À lire absolument, une très belle interview de Patrick Charton, adjoint au directeur sûreté, qualité et environnement à l'Agence nationale de gestion des déchets radioactifs (Andra) : Se souvenir des déchets. M. Charton dit ne pas avoir personnellement d'avis sur la question du nucléaire, mais qu'une fois les déchets créés, il faut bien s'en occuper, ce sur quoi je suis entièrement d'accord.

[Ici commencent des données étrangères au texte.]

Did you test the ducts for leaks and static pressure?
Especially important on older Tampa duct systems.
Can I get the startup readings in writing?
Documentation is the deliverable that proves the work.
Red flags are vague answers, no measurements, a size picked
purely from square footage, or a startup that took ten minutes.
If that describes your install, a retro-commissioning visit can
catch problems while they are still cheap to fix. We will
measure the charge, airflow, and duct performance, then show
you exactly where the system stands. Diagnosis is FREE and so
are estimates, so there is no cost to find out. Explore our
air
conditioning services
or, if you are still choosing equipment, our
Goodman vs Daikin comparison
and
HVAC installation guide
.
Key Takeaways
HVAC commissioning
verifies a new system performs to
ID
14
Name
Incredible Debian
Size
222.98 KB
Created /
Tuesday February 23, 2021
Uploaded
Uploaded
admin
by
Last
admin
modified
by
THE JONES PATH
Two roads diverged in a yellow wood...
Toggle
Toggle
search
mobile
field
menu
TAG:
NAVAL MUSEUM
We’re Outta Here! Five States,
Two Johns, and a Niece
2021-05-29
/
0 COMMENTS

Néanmoins, la durée de vie des déchets dangereux pose problème : siècles, millénaires voire plus... Comment transmettre la mémoire des sites de stockage ? Comment gérer les changements de langue, les évolutions de la compréhension des symboles... Connaissez-vous la symbolique utilisée au 13è siècle ? Pas moi. Qui peut garantir que dans 700 ans, un dessin qui représente aujourd'hui le danger, la douleur, sera interprété comme tel ? On a déjà du mal à trouver des couleurs et une iconographie commune entre Occidentaux et Chinois ! Chez ces derniers, le blanc est symbole de deuil, tout comme il pouvait l'être à une époque en France...

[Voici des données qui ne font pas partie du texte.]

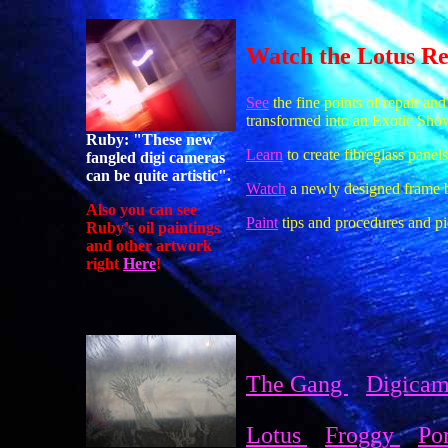
Watch the Lotus Reb
See
the fine points of repair and
transformed into an Exotic Sho
Ruby: "These new
Learn
to create fibreglass panels
fangled digi cameras
can be quite artistic".
Watch
a newly designed frame be
Also you can see
Paint
tips and procedures and pic
Ruby’s oil paintings
and other artwork
right
Here
!
The Gang
Digica
Lotus
Froggy
Po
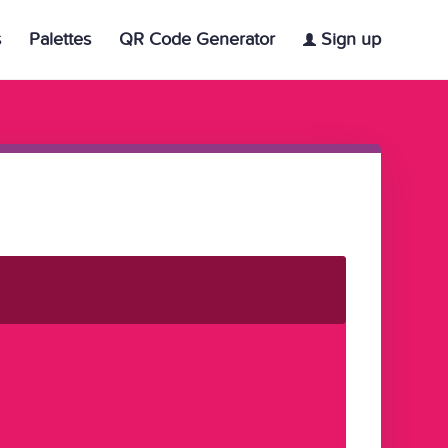
s
Palettes
QR Code Generator
Sign up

J'aime particulièrement cette question :
N'existe-t-il pas des symboles susceptibles de traverser le temps ?
Les mégalithes de Carnac, qui remontent à 6 700 ans, nous sont mystérieux. Pourquoi ces alignements, pourquoi à cet endroit ? Même chose avec les fresques de la grotte de Lascaux, exécutées il y a 18 000 ans. Etait-ce un exercice esthétique, ou ces hommes ont-ils essayé de nous transmettre un message ? Une tête de mort, un visage qui pleure évoqueront-ils un danger ? Rien ne dit que, dans des dizaines de milliers d'années, les symboles que nous laissons ne passeront pas pour un exercice esthétique. Il faut arriver à coupler le signe matériel et le sens, et personne n'a de réponse unique sur les moyens d'y parvenir sur des durées aussi longues.

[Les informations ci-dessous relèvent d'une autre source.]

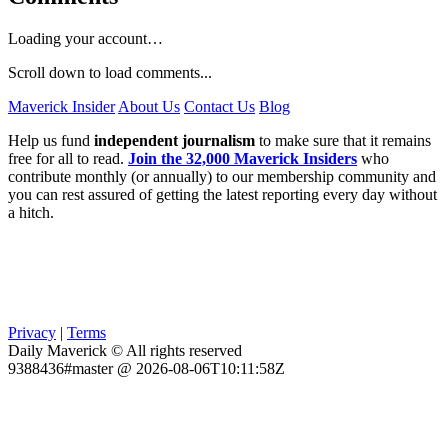
Loading your account…
Scroll down to load comments...
Maverick Insider
About Us
Contact Us
Blog
Help us fund
independent journalism
to make sure that it remains
free for all to read.
Join the 32,000 Maverick Insiders
who
contribute monthly (or annually) to our membership community and
you can rest assured of getting the latest reporting every day without
a hitch.
Privacy
|
Terms
Daily Maverick © All rights reserved
9388436#master @ 2026-08-06T10:11:58Z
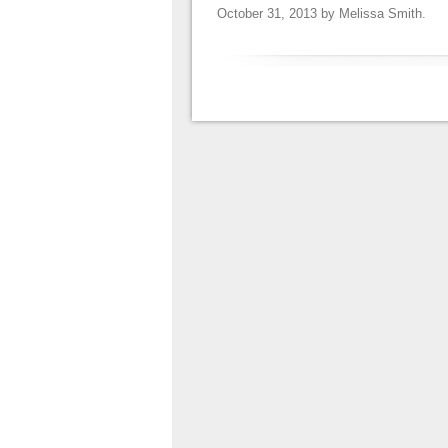
October 31, 2013
by
Melissa Smith
.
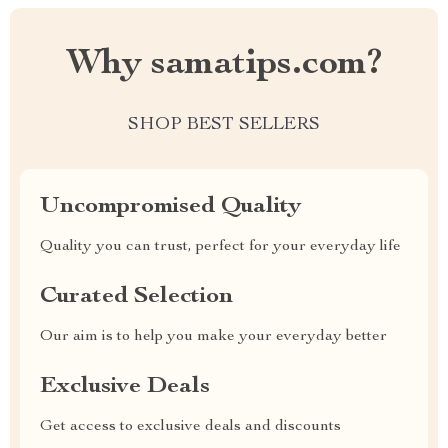
Why samatips.com?
SHOP BEST SELLERS
Uncompromised Quality
Quality you can trust, perfect for your everyday life
Curated Selection
Our aim is to help you make your everyday better
Exclusive Deals
Get access to exclusive deals and discounts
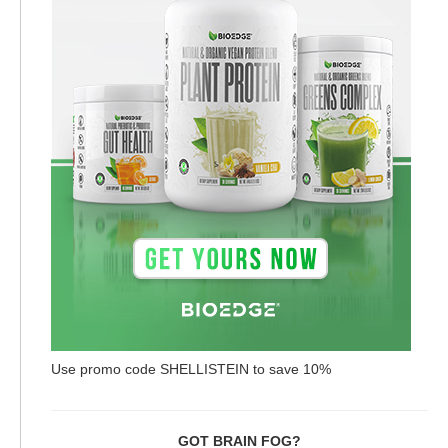
Use promo code SHELLISTEIN to save 10%
GOT BRAIN FOG?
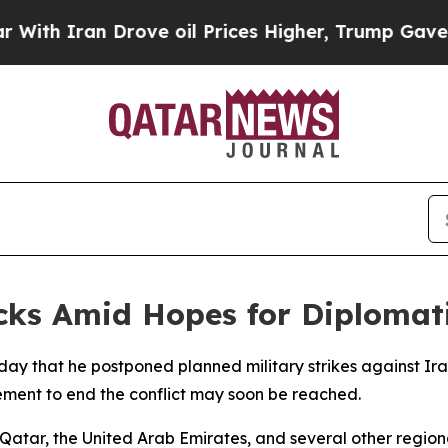
h Iran Drove oil Prices Higher, Trump Gave Poli
cks Amid Hopes for Diplomat
y that he postponed planned military strikes against Iran
ment to end the conflict may soon be reached.
atar, the United Arab Emirates, and several other regiona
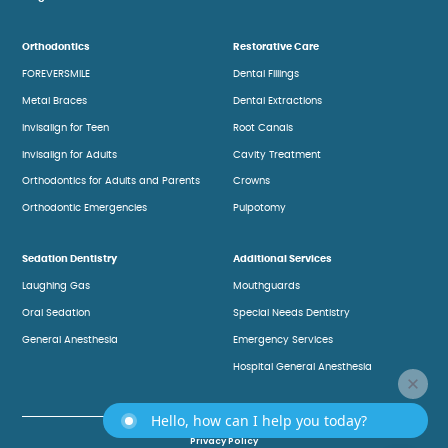
Orthodontics
Restorative Care
FOREVERSMILE
Dental Fillings
Metal Braces
Dental Extractions
Invisalign for Teen
Root Canals
Invisalign for Adults
Cavity Treatment
Orthodontics for Adults and Parents
Crowns
Orthodontic Emergencies
Pulpotomy
Sedation Dentistry
Additional Services
Laughing Gas
Mouthguards
Oral Sedation
Special Needs Dentistry
General Anesthesia
Emergency Services
Hospital General Anesthesia
Hello, how can I help you today?
Privacy Policy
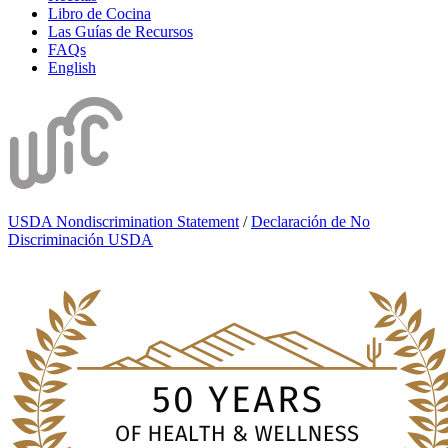
Libro de Cocina
Las Guías de Recursos
FAQs
English
USDA Nondiscrimination Statement
/
Declaración de No
Discriminación USDA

Quant à la dernière question posée par Le Monde, elle se passe de commentaires :
De nos ancêtres, nous avons reçu des objets d'art, des réalisations architecturales... Cela ne pose-t-il pas un problème moral de transmettre à nos descendants des déchets dangereux ?
Si seulement on ne léguait aux Terriens des 22è, 23è, 24è siècles que des déchets radioactifs. J'ai bien peur qu'ils aient à faire face à des défis bien plus importants que ceux que nous devons gérer dans les prochaines décennies. Il va falloir nous montrer digne d'être les premières générations futures.